Home doesn't feel like home to kids after divorce

"It doesn't feel like home."

My son sat at our old kitchen table, made unfamiliar by the new kitchen in which it was now centered.

"It's strange," I admitted. "I know it feels weird right now. But this is my new house. And it will be your house, too. Give it some time, baby. It will feel like home sooner than you think."

He and my daughter had just woken up from their first night in my new house. He'd just told me that he'd woken up in a bad mood, but he didn't know why.

I knew exactly why.

A month ago, I had left their father, and our home of the last eight years. The only home my kids ever remember having. And now, all of a sudden, mama lives somewhere else.

It doesn't matter why I left. Suffice it to say that 18 years is a long time to spend with someone, especially considering that when I met that someone, I was still very much a child. We grew up, we grew apart. It happens.

My husband and I agreed to a 50/50 custody split, alternating one week on, and one week off. And following a series of events that was damn near miraculous, I found the perfect home within a matter of weeks.

But, no one asked my kids if this was what they wanted. No one asked them how they'd feel about mama and daddy breaking up.

We told them it was for grown up reasons, things they wouldn't yet understand. And we try hard every day to remind them, that through all of this, those two precious things are the most important things to us. And every move we make is to ensure that they feel secure, and are well-cared for, and loved.

We did our best to keep our problems hidden from them.
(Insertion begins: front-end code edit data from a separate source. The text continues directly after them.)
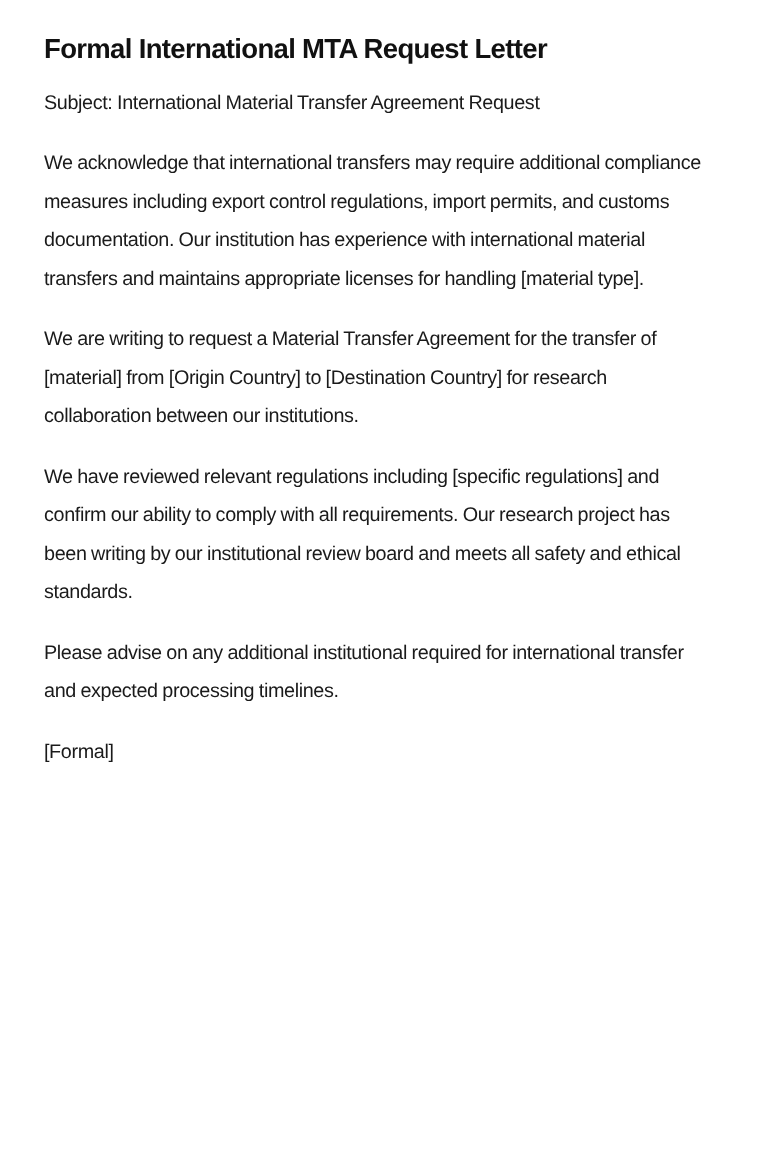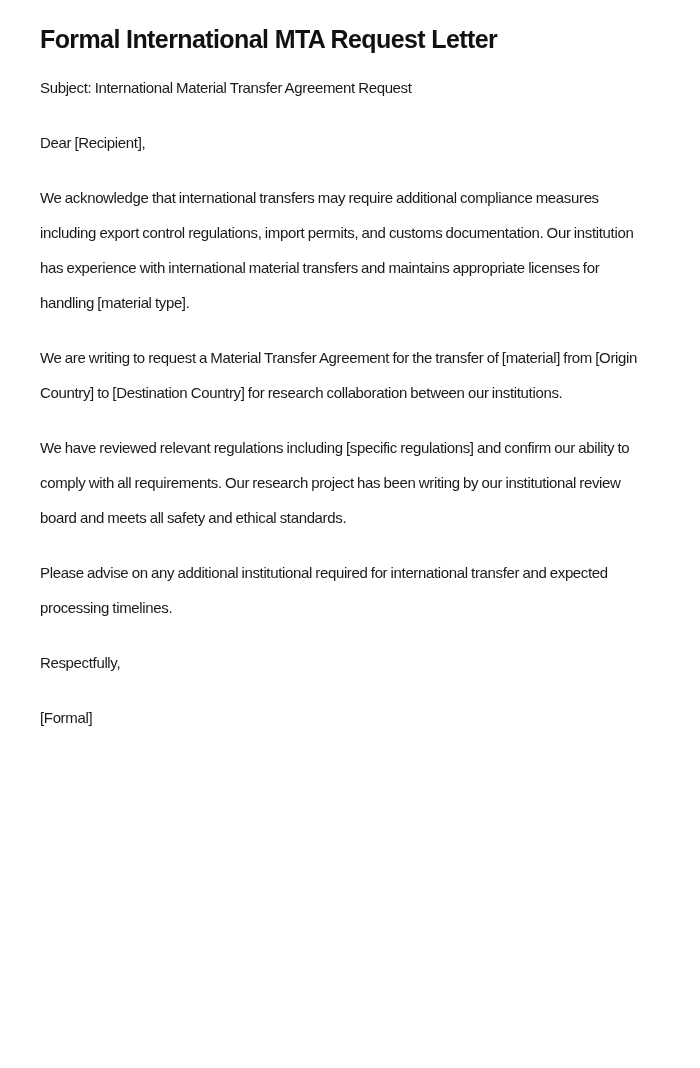--- a/index.html
+++ b/index.html
@@ -8,45 +8,43 @@
     background: #ffffff;
   }
   body {
     width: 700px;
     height: 1068px;
     overflow: hidden;
     font-family: "Liberation Sans", sans-serif;
     color: #1a1a1a;
   }
   .page {
-    padding: 20px 40px 0 40px;
+    padding: 26px 40px 0 40px;
     width: 610px;
   }
   h1 {
     font-size: 25px;
     font-weight: bold;
     margin: 0 0 12px 0;
     line-height: 38px;
     letter-spacing: -0.6px;
     color: #111111;
   }
   p {
-    font-size: 15px;
+    font-size: 18px;
     line-height: 35px;
     margin: 0 0 20px 0;
     letter-spacing: -0.35px;
     word-spacing: -0.5px;
   }
 </style>
 </head>
 <body>
 
 <div class="page">
   <h1>Formal International MTA Request Letter</h1>
   <p>Subject: International Material Transfer Agreement Request</p>
-  <p>Dear [Recipient],</p>
   <p>We acknowledge that international transfers may require additional compliance measures including export control regulations, import permits, and customs documentation. Our institution has experience with international material transfers and maintains appropriate licenses for handling [material type].</p>
   <p>We are writing to request a Material Transfer Agreement for the transfer of [material] from [Origin Country] to [Destination Country] for research collaboration between our institutions.</p>
   <p>We have reviewed relevant regulations including [specific regulations] and confirm our ability to comply with all requirements. Our research project has been writing by our institutional review board and meets all safety and ethical standards.</p>
   <p>Please advise on any additional institutional required for international transfer and expected processing timelines.</p>
-  <p>Respectfully,</p>
   <p>[Formal]</p>
 </div>
 
 </body></html>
We fought behind closed doors, and cried our tears in silence.

In front of them, we were happy. We were loving and caring and considerate to one another.

They never saw the hurt we'd caused one another, they didn't know of the resentments that stacked one upon the other, until it all came crashing down.

No one asked them. And I'm sure that has to hurt on some level, that their lives were so unceremoniously ripped apart in front of their very eyes, with no warning or preparation. They had no idea.

When my parents divorced, Mom had custody. Dad had visitation. It was always "Dad's house". I never felt at home there. There were rules I didn't know. Food I couldn't eat. Things I couldn't touch. So when I made this move to a new place, I made a vow that my babies would see this place as every bit their home as the home I left.

But here we sit, in my new kitchen, in my new house, and my son politely asks if he can have a bottle of water, or a snack from the pantry.

And I can't help but feel my heart break over his uncertainty.

"Baby. You can have whatever you like. You don't have to ask. This is your home, too."